Aim of the task:
Output range, inclusive: from the line containing "tilt_deg: -8.3" to the line containing "hfov_deg: 49.0". Restate those lines from the data below word for word and only those.

Entries taken from a collection
Start of Block

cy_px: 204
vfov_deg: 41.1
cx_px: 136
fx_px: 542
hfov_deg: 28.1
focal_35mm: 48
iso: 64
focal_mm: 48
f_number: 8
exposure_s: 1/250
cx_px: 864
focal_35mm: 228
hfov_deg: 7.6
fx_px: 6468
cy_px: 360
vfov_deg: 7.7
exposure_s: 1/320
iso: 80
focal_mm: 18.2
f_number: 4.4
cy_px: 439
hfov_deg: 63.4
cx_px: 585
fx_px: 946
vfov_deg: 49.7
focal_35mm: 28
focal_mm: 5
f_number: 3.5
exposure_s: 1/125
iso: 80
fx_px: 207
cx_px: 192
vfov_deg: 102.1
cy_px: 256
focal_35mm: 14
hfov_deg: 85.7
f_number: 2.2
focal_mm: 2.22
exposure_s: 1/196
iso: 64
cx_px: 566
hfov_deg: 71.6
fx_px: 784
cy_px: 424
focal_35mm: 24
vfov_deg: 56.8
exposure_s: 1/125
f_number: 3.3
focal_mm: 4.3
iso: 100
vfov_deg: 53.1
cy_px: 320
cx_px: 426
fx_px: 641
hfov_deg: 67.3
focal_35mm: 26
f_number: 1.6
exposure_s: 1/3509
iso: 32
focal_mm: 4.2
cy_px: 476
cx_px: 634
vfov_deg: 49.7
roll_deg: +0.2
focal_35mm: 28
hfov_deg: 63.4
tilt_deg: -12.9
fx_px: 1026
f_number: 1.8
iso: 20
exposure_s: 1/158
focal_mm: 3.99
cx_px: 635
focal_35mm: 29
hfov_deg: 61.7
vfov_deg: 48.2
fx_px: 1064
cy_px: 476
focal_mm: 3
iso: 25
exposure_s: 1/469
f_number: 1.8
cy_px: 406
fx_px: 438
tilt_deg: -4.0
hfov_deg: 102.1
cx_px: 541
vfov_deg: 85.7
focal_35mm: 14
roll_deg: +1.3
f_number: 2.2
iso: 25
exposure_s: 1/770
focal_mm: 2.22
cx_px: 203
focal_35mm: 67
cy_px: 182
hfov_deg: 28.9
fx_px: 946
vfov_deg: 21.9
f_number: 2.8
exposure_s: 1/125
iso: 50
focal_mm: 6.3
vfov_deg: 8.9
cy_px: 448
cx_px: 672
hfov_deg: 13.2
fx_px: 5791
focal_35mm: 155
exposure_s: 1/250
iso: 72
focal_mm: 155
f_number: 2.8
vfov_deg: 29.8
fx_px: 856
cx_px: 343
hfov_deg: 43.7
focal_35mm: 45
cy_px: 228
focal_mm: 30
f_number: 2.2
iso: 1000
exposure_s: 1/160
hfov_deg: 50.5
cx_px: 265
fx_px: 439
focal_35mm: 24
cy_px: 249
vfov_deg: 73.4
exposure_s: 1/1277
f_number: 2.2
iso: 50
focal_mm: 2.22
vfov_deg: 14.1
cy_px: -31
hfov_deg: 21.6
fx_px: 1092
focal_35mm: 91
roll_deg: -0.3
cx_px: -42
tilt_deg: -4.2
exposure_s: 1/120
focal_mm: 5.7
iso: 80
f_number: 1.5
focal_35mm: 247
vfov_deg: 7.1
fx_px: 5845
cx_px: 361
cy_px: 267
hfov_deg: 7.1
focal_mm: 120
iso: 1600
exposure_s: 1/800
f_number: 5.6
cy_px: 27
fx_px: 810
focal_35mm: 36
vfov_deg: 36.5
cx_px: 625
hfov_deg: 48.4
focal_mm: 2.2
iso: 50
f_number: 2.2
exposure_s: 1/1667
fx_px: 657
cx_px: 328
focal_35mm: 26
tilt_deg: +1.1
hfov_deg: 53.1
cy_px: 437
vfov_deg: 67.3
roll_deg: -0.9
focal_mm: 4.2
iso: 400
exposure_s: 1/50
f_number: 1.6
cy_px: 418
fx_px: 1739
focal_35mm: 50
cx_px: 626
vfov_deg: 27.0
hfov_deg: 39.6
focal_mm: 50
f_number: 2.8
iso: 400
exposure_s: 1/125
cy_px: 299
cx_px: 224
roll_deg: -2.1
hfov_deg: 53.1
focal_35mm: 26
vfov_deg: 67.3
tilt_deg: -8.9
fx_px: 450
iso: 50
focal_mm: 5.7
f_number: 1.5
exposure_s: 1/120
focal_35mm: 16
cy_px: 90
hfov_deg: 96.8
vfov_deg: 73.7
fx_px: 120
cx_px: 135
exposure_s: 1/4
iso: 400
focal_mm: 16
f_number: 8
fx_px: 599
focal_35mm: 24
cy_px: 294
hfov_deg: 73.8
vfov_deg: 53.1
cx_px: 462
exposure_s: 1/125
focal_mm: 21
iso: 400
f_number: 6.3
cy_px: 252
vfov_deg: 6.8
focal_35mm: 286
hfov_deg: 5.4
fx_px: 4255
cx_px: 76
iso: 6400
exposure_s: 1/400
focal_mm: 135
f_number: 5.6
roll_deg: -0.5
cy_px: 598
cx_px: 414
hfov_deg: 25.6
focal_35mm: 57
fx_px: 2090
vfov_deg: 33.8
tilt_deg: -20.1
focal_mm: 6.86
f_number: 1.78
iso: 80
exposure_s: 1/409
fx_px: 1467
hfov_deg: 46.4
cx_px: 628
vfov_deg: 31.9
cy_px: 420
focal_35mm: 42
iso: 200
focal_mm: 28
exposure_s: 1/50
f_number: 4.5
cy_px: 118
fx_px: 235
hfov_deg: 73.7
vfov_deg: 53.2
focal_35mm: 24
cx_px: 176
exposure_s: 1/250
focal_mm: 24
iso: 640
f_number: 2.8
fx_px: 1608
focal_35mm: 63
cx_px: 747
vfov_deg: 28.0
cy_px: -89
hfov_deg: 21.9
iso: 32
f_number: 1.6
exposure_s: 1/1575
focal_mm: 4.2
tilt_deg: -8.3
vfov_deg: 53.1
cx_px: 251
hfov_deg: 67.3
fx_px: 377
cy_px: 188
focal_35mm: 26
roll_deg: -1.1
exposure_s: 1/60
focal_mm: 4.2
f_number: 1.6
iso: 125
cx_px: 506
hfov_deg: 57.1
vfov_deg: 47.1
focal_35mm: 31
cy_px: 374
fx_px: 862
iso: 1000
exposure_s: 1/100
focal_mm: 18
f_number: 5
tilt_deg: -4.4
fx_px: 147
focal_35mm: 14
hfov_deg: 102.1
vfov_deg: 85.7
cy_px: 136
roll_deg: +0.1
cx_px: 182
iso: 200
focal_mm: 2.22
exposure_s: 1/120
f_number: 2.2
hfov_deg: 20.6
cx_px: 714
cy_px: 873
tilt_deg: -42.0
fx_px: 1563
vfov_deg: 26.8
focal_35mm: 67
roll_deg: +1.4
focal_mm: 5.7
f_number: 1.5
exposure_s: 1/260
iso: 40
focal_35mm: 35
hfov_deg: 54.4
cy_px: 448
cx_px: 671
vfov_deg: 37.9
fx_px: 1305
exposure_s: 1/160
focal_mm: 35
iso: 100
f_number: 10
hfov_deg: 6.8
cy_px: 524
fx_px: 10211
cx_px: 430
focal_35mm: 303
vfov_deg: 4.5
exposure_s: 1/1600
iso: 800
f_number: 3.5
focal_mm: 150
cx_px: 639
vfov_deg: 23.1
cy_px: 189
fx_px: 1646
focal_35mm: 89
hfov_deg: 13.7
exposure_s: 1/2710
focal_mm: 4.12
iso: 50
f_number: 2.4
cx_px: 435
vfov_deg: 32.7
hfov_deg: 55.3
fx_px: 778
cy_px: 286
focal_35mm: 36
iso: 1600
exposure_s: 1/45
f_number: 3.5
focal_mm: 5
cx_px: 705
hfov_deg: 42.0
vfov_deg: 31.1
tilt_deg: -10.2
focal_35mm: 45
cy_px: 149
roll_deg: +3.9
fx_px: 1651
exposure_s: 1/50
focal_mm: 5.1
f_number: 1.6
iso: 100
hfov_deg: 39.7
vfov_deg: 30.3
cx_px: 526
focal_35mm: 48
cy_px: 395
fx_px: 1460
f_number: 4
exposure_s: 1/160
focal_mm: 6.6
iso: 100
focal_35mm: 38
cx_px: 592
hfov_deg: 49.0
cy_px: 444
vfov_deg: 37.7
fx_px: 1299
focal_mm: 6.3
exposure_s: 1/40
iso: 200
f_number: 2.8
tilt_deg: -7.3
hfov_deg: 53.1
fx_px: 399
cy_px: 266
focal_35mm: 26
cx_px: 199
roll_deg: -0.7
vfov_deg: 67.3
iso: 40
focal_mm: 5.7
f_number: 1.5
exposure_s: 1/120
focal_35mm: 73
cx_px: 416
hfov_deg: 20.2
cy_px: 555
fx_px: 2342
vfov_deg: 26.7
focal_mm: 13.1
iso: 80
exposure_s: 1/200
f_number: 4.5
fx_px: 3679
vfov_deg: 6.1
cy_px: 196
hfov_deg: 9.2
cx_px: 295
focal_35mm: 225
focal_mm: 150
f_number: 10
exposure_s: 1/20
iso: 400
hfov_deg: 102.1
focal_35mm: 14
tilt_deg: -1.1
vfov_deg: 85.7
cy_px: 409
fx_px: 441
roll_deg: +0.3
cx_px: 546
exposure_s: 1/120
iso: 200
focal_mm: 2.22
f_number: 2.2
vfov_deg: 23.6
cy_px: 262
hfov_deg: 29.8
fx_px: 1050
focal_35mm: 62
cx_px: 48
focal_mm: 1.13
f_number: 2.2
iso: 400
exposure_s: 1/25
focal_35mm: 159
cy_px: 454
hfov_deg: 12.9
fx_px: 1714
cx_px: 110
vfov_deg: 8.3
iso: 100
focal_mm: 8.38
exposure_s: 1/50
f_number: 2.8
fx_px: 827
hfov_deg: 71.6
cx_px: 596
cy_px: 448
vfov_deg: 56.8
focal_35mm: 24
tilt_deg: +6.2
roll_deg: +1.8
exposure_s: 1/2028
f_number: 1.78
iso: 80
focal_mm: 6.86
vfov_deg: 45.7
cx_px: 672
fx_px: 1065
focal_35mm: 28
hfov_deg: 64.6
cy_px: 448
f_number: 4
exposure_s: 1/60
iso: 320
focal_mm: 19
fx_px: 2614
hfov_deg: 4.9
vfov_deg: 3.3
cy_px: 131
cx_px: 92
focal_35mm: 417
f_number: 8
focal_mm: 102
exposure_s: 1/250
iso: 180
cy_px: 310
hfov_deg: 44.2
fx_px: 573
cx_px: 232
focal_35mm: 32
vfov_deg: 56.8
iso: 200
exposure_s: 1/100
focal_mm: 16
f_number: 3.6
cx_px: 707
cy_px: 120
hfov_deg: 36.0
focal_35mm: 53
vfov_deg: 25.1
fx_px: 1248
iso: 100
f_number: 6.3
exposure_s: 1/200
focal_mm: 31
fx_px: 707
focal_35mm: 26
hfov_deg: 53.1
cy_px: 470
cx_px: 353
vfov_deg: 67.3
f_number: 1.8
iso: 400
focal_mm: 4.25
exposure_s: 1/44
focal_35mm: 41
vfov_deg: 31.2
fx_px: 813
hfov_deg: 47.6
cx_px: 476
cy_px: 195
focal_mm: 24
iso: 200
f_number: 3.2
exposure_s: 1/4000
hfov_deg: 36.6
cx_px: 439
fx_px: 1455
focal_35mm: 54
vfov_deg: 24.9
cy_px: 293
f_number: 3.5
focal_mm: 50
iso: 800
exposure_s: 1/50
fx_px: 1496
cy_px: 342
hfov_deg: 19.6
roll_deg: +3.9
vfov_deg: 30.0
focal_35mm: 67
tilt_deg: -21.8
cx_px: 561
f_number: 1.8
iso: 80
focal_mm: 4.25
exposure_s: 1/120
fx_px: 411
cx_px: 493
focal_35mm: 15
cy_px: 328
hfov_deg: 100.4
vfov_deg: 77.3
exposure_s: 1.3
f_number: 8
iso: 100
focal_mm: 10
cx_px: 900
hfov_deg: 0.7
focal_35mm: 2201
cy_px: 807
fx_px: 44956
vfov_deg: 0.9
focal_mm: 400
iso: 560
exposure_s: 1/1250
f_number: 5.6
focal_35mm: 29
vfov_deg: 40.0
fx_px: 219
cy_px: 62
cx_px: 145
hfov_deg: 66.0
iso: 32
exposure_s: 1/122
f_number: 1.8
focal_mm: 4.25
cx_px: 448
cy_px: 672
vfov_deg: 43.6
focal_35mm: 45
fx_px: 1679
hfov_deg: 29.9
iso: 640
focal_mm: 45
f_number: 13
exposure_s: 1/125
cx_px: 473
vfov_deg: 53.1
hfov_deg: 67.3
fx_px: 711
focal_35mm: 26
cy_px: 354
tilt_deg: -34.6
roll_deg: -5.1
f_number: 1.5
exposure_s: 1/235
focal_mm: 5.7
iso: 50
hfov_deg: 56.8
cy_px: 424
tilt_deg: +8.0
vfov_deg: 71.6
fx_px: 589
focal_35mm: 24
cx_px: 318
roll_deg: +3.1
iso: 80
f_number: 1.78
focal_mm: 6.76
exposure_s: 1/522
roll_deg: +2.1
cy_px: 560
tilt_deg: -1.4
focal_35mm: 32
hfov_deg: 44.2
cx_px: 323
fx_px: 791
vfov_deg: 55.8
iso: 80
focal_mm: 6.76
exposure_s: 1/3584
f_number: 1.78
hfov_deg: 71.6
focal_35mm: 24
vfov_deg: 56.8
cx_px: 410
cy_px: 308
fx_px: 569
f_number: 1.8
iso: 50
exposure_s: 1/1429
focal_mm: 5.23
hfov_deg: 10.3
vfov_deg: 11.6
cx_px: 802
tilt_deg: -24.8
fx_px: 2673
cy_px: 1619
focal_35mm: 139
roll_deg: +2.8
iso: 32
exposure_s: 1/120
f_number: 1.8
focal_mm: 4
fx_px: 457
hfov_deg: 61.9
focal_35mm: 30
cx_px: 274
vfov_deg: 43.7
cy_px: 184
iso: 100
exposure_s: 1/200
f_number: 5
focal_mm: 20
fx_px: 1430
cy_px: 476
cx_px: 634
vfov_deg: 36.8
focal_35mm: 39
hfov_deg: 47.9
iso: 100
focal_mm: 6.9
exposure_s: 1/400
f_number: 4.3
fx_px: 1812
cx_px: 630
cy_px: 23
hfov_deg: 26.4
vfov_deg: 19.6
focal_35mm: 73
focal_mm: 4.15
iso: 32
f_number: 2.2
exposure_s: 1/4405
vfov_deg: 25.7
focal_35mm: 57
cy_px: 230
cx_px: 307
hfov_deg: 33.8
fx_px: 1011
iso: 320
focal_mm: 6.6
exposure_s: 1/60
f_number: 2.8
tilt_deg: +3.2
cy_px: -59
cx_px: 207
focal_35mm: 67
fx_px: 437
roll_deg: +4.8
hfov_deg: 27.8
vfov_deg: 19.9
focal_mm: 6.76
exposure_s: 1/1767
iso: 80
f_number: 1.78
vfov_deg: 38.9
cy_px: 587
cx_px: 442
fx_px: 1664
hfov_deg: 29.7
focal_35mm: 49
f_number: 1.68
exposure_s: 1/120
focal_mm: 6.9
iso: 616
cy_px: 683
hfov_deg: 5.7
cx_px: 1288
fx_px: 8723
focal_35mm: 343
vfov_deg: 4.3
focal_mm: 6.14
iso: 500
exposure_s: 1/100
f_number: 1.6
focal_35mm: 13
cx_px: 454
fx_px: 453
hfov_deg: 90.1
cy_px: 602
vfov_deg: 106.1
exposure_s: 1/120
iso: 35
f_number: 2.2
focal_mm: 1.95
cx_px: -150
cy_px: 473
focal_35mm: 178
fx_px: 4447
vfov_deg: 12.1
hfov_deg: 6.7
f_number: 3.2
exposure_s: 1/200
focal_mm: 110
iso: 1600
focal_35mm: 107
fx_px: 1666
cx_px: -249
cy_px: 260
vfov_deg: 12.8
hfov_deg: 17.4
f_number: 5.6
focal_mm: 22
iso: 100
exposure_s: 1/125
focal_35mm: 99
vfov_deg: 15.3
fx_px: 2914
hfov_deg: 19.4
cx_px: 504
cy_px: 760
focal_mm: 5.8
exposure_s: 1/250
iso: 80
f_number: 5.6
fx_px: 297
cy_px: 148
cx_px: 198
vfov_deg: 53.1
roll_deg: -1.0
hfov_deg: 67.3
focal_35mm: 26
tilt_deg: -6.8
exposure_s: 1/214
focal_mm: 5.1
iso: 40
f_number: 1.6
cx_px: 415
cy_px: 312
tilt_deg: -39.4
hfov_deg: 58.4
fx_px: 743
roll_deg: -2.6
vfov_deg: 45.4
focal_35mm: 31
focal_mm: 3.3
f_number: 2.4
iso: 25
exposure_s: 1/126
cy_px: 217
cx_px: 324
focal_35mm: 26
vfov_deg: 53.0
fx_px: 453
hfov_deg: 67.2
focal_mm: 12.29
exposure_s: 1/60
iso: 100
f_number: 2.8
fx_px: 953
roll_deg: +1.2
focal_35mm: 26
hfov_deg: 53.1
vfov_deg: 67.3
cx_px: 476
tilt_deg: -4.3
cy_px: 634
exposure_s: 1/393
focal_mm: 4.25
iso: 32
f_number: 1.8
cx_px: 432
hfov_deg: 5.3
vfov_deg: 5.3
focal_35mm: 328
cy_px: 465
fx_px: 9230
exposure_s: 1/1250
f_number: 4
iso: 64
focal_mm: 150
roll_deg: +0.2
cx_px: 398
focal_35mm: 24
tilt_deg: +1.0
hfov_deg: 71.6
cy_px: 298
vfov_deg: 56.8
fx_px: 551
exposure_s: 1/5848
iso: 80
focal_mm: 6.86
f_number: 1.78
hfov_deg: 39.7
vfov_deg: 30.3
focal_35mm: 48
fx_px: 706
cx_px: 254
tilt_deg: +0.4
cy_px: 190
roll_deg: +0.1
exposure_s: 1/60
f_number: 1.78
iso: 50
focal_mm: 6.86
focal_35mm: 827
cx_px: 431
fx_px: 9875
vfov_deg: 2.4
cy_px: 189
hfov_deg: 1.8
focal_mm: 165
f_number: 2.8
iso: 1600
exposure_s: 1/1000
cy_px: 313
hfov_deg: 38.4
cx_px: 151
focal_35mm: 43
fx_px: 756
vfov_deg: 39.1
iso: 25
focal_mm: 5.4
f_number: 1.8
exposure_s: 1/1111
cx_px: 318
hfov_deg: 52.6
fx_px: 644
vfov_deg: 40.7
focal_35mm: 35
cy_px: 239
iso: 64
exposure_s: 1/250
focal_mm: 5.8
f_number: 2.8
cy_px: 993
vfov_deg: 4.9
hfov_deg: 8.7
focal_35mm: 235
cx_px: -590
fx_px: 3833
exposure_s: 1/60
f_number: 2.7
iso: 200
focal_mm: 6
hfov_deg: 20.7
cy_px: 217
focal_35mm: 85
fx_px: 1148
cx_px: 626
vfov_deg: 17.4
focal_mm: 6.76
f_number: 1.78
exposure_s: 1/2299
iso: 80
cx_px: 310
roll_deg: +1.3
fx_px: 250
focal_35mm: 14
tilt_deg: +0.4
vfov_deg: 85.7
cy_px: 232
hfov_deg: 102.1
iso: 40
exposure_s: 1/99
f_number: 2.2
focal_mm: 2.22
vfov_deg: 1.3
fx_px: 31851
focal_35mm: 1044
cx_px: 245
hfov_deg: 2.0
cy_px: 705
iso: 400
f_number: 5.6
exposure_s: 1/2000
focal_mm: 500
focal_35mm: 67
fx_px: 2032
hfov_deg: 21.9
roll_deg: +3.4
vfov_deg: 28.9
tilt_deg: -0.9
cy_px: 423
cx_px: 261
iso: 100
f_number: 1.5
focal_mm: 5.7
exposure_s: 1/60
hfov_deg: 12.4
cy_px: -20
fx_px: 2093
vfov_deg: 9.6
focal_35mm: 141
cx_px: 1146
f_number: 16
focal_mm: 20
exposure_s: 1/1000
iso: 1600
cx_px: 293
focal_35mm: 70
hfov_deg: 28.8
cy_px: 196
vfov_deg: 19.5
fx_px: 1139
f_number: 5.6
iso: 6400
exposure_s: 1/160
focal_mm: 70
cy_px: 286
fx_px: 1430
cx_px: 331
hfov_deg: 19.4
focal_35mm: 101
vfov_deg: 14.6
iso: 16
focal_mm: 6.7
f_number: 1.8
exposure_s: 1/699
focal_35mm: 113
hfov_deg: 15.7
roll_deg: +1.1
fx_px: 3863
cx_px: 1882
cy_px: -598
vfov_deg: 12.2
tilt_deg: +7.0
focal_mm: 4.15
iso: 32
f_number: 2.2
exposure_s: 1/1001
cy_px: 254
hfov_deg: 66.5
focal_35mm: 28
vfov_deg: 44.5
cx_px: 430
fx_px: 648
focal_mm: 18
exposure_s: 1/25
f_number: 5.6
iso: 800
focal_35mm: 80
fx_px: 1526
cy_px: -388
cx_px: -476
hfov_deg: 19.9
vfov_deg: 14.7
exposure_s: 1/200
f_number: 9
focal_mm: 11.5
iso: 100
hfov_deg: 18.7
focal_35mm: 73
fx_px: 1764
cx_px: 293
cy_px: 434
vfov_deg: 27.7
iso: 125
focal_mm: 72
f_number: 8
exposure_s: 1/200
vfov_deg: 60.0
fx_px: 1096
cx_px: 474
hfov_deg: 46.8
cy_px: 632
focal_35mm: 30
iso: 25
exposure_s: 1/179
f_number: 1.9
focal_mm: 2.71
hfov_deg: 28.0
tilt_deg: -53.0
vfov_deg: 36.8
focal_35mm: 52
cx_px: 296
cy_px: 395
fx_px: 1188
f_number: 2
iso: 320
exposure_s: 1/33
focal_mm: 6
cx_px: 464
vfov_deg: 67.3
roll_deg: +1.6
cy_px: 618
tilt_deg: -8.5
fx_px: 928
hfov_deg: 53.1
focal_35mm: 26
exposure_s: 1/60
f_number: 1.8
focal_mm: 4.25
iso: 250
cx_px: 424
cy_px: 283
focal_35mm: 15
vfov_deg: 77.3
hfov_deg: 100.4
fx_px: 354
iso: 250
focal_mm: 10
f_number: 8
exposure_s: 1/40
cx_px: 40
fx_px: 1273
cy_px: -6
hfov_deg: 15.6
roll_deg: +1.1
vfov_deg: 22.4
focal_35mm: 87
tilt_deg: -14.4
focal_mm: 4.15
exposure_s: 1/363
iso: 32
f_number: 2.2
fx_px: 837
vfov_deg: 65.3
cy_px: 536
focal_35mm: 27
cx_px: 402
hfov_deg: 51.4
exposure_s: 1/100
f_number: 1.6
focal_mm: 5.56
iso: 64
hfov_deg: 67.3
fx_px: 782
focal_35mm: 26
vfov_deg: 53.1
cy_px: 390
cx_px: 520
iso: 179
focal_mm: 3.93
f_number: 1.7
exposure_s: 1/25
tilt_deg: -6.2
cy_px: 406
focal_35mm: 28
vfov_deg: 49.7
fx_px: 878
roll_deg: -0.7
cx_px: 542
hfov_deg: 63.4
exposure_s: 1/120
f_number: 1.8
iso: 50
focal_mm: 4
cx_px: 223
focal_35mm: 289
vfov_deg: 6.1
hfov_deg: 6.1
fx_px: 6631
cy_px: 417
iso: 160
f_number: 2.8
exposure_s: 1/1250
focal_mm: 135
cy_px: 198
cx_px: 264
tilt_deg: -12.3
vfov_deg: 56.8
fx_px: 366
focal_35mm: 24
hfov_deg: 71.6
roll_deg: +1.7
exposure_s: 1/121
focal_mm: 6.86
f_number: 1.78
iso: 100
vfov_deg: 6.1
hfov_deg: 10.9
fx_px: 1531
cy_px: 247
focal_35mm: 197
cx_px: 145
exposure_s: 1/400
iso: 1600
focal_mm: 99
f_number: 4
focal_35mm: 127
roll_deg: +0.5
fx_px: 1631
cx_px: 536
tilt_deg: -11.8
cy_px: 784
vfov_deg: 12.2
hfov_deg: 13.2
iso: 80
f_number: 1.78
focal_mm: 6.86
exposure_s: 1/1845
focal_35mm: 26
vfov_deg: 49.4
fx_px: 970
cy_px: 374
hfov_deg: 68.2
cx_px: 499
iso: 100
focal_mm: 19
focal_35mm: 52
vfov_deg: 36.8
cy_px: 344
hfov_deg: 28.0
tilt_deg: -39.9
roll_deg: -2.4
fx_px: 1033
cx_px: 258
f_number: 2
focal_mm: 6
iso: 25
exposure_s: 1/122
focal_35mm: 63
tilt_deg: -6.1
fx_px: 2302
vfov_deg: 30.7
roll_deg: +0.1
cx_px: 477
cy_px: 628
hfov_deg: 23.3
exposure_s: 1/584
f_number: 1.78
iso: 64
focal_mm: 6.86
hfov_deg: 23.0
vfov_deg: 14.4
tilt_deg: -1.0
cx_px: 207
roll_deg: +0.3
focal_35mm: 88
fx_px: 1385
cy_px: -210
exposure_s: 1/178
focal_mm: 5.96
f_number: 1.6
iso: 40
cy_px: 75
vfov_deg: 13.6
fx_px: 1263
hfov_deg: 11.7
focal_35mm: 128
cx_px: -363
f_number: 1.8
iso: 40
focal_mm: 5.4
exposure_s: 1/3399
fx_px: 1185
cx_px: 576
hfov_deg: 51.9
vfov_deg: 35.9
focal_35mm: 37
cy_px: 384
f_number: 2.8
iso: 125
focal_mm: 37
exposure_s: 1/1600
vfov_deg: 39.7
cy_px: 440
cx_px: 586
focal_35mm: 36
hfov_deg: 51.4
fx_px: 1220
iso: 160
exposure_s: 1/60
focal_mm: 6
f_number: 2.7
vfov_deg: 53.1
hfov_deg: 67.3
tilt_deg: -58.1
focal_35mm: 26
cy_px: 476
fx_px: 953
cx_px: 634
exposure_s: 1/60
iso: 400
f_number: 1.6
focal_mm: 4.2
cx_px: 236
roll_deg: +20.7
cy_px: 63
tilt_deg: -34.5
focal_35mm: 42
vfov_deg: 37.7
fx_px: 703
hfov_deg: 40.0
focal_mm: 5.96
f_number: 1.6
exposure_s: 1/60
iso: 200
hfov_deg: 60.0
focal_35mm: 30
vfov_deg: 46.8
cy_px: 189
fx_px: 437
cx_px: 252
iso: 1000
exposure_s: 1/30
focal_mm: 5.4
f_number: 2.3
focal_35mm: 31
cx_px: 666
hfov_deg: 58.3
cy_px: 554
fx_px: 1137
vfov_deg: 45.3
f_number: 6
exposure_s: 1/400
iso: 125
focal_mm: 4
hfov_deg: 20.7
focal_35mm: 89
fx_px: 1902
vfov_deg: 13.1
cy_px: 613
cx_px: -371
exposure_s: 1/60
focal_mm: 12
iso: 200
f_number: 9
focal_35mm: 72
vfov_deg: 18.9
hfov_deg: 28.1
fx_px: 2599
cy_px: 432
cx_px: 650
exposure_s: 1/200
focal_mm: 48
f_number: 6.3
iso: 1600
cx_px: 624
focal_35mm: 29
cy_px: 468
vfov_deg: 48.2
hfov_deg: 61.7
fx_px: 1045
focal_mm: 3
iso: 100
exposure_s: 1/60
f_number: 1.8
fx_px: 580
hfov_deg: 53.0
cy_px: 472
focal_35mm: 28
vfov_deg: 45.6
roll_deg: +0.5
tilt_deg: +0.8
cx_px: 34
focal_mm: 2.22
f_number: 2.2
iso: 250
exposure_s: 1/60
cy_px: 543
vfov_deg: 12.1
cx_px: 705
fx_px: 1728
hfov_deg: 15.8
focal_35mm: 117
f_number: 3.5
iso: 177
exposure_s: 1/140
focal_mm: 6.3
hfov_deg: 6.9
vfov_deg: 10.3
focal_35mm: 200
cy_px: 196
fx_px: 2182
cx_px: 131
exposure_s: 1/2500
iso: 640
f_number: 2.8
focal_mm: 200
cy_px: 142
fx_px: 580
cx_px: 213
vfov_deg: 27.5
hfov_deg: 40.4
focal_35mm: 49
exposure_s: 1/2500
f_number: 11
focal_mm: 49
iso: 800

End of Block

Task result:
tilt_deg: -8.3
vfov_deg: 53.1
cx_px: 251
hfov_deg: 67.3
fx_px: 377
cy_px: 188
focal_35mm: 26
roll_deg: -1.1
exposure_s: 1/60
focal_mm: 4.2
f_number: 1.6
iso: 125
cx_px: 506
hfov_deg: 57.1
vfov_deg: 47.1
focal_35mm: 31
cy_px: 374
fx_px: 862
iso: 1000
exposure_s: 1/100
focal_mm: 18
f_number: 5
tilt_deg: -4.4
fx_px: 147
focal_35mm: 14
hfov_deg: 102.1
vfov_deg: 85.7
cy_px: 136
roll_deg: +0.1
cx_px: 182
iso: 200
focal_mm: 2.22
exposure_s: 1/120
f_number: 2.2
hfov_deg: 20.6
cx_px: 714
cy_px: 873
tilt_deg: -42.0
fx_px: 1563
vfov_deg: 26.8
focal_35mm: 67
roll_deg: +1.4
focal_mm: 5.7
f_number: 1.5
exposure_s: 1/260
iso: 40
focal_35mm: 35
hfov_deg: 54.4
cy_px: 448
cx_px: 671
vfov_deg: 37.9
fx_px: 1305
exposure_s: 1/160
focal_mm: 35
iso: 100
f_number: 10
hfov_deg: 6.8
cy_px: 524
fx_px: 10211
cx_px: 430
focal_35mm: 303
vfov_deg: 4.5
exposure_s: 1/1600
iso: 800
f_number: 3.5
focal_mm: 150
cx_px: 639
vfov_deg: 23.1
cy_px: 189
fx_px: 1646
focal_35mm: 89
hfov_deg: 13.7
exposure_s: 1/2710
focal_mm: 4.12
iso: 50
f_number: 2.4
cx_px: 435
vfov_deg: 32.7
hfov_deg: 55.3
fx_px: 778
cy_px: 286
focal_35mm: 36
iso: 1600
exposure_s: 1/45
f_number: 3.5
focal_mm: 5
cx_px: 705
hfov_deg: 42.0
vfov_deg: 31.1
tilt_deg: -10.2
focal_35mm: 45
cy_px: 149
roll_deg: +3.9
fx_px: 1651
exposure_s: 1/50
focal_mm: 5.1
f_number: 1.6
iso: 100
hfov_deg: 39.7
vfov_deg: 30.3
cx_px: 526
focal_35mm: 48
cy_px: 395
fx_px: 1460
f_number: 4
exposure_s: 1/160
focal_mm: 6.6
iso: 100
focal_35mm: 38
cx_px: 592
hfov_deg: 49.0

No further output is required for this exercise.